NTSB gets first look at salvaged Makani Kai airplane

NTSB gets first look at salvaged Makani Kai airplane
Images provided to Hawaii News Now
Images provided to Hawaii News Now

HONOLULU (HawaiiNewsNow) - The president of Sea Engineering, the company that recovered the Makani Kai airplane that crashed off Molokai, said the aircraft was in pieces on the ocean floor.

"The wings were separate. The fuselage was separate. The engine was separate from rolling on the rocks in the swell," Patrick Ross said.

The Cessna Grand Caravan sat aboard the salvage vessel Kahana at Pier 29 Thursday morning. Ross said sections of the plane were scattered across a 100-foot-long debris field. It took his crew about ten hours to float all the pieces to the surface.

Pilot Clyde Kawasaki said the plane's power failed suddenly, shortly after take off from Kalaupapa on Molokai last Wednesday.

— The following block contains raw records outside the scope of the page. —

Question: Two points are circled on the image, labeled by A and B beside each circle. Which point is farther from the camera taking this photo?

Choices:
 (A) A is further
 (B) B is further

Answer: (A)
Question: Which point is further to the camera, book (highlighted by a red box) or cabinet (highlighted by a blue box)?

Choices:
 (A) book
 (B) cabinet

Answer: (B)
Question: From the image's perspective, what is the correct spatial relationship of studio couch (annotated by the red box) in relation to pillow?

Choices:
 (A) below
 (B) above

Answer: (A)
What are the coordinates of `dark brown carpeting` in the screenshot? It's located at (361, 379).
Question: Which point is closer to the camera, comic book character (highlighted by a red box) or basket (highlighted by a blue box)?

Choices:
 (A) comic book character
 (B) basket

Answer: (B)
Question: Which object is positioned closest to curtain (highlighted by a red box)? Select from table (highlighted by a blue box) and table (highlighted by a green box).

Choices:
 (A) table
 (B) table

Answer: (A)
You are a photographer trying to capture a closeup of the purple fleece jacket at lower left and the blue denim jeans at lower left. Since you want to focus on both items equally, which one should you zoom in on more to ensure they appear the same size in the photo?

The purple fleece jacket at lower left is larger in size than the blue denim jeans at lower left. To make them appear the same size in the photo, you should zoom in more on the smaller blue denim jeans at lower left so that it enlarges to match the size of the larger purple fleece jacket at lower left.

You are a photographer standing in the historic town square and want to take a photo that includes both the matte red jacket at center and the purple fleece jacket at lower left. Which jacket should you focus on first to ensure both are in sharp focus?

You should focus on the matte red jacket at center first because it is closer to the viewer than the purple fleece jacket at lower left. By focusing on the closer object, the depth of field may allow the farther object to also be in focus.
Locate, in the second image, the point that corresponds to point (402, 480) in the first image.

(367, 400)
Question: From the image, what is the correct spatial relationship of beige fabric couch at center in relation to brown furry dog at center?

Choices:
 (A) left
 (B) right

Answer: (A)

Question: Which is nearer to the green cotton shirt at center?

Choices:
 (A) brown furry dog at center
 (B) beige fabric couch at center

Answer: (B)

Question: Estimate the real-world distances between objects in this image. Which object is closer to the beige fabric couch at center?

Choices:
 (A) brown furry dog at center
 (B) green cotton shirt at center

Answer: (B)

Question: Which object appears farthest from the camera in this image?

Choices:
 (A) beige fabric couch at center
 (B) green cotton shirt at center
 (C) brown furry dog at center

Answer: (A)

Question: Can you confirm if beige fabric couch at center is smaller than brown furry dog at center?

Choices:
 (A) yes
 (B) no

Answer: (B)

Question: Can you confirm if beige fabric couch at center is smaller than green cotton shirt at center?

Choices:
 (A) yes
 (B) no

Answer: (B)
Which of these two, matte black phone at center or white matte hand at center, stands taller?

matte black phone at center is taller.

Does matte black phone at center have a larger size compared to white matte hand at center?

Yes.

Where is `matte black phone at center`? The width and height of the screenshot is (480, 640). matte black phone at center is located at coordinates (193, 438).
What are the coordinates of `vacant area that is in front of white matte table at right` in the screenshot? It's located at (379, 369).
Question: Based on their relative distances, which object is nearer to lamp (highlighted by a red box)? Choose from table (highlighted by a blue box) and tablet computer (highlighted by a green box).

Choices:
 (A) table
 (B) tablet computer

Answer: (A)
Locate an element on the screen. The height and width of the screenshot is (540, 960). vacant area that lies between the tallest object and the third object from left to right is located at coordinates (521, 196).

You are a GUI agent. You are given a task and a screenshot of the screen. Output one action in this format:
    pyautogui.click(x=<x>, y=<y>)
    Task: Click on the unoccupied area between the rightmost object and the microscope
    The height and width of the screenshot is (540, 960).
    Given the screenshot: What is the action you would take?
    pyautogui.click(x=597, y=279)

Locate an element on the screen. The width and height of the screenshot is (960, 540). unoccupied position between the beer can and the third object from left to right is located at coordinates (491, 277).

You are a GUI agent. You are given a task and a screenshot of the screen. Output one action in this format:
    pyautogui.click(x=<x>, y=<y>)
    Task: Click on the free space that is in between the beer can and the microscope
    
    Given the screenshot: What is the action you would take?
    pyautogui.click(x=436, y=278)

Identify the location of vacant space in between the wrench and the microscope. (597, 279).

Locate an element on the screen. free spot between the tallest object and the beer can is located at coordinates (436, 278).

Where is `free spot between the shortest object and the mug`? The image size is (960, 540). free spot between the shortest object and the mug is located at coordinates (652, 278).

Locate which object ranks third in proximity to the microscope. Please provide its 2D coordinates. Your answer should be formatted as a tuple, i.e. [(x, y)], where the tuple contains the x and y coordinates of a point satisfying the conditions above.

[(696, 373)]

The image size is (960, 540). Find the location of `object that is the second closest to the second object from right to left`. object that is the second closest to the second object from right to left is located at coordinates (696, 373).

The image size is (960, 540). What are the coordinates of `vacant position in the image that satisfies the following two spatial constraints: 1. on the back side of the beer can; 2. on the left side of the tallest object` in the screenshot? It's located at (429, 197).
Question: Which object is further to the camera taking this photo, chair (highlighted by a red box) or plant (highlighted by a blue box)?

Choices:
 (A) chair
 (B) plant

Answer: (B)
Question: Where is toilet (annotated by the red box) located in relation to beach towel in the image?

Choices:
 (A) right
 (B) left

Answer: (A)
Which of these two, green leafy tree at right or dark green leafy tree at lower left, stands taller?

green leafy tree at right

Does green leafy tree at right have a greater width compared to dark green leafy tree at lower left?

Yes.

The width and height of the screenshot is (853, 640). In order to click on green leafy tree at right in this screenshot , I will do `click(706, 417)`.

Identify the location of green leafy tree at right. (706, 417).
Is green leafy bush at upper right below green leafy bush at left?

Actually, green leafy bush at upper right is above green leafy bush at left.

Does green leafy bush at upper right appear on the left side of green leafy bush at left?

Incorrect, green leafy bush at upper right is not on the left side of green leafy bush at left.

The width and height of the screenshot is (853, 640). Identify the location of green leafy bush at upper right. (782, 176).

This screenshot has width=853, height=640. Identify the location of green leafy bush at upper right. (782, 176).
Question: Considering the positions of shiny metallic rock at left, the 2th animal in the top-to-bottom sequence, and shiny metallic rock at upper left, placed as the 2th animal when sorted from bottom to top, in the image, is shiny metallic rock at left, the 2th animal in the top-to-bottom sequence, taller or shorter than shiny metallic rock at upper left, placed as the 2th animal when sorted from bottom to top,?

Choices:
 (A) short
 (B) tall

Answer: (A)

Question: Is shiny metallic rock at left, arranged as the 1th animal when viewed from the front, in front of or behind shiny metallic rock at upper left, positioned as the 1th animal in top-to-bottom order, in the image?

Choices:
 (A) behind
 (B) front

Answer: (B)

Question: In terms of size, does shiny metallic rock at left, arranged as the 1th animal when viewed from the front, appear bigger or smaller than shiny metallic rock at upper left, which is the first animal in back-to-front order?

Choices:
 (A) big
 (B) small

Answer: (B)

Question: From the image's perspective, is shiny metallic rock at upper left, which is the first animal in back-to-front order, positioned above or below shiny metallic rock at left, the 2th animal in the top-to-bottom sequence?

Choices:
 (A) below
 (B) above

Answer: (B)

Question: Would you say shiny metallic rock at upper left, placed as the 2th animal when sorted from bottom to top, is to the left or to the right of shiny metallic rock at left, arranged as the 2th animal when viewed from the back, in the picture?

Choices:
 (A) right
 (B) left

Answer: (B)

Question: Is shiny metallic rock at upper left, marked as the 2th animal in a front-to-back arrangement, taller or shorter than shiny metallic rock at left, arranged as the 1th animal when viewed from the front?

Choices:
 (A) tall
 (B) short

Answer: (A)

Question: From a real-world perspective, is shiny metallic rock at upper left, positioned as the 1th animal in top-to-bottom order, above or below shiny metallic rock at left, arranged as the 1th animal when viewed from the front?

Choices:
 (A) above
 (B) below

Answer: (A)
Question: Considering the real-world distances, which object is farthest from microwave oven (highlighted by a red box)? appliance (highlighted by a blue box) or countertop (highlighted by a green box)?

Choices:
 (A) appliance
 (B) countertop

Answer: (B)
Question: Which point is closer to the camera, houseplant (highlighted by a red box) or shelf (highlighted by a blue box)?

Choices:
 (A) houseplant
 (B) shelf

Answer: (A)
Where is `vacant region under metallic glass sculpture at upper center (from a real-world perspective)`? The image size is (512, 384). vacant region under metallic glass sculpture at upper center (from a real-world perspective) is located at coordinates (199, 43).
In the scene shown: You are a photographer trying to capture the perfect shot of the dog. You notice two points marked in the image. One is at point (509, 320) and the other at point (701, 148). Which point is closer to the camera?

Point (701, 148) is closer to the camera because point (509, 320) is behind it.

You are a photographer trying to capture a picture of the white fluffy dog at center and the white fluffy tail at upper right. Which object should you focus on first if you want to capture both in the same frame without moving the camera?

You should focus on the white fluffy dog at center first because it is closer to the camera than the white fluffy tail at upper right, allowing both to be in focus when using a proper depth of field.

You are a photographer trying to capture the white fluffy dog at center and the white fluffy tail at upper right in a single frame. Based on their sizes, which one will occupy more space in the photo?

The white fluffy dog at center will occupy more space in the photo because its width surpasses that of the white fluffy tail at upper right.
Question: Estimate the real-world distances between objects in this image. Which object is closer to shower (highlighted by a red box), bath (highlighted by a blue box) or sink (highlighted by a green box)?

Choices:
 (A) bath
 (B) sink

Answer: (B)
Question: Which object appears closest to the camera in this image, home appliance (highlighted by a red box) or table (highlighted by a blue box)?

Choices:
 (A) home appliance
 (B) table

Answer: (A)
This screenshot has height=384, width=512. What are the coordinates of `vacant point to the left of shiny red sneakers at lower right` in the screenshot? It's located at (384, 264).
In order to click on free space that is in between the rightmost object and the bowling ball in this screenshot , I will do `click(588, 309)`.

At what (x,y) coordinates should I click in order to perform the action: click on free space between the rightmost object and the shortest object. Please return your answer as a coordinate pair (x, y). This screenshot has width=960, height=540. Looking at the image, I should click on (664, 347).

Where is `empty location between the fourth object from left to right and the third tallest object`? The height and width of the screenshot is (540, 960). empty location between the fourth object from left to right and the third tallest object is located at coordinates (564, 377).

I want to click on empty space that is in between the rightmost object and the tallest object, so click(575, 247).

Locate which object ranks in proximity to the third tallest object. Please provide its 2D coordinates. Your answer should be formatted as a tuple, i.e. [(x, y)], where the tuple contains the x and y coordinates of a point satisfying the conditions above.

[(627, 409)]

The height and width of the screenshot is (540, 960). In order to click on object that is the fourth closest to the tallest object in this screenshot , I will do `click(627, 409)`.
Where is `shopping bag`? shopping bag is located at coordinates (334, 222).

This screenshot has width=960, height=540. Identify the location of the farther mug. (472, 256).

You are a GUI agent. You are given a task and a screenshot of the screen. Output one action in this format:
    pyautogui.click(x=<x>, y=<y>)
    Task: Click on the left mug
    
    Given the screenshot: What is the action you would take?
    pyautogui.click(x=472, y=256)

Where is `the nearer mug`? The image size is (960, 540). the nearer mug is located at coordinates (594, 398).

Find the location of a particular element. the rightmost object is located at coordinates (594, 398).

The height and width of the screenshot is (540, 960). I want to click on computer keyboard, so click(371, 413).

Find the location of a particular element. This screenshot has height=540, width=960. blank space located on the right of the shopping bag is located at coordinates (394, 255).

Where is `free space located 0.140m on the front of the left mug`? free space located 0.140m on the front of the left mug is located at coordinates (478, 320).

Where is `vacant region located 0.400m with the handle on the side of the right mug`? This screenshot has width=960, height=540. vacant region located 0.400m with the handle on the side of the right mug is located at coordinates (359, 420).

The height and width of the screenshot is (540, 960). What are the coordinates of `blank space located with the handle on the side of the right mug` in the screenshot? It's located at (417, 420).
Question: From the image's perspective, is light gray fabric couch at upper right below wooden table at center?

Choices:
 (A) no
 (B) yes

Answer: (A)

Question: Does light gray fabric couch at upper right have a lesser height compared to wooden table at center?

The hope is the engine holds the answer to what went wrong.

"It's actually in much better shape than I thought it would be. The propeller, I really anticipated that it would have fallen off. We're fortunate in the regard that many of the components are still attached," NTSB Air Safety Investigator Jim Struhsaker said.

"I'm really glad we have the engine because it's an important piece of the puzzle," Makani Kai owner Richard Schuman said.

He said the appearance of the salvaged aircraft is misleading. The plane was intact when it hit the ocean and sank.  But it was under water for nearly a week. Ross said Saturday's large northwest ocean swell took it apart.

"The damage was done by the ocean, not by the impact, not by the crash," he said.

"A layman person if he looked at that right now, if he didn't know it was an airplane, he wouldn't know it was an airplane. It doesn't resemble anything near an airplane," Schuman said.

The engine was cleared of saltwater and doused in a preservative. It will be sent to the manufacturer for the NTSB and others to analyze.

"We'll do our best to get a look inside but we will not disassemble it here," Struhsaker said.

Nine people were aboard the plane and made it out safely. State Health Director Loretta Fuddy died in the aftermath. Sea Engineering searched the ocean floor for personal effects but only found some tools and a tool belt.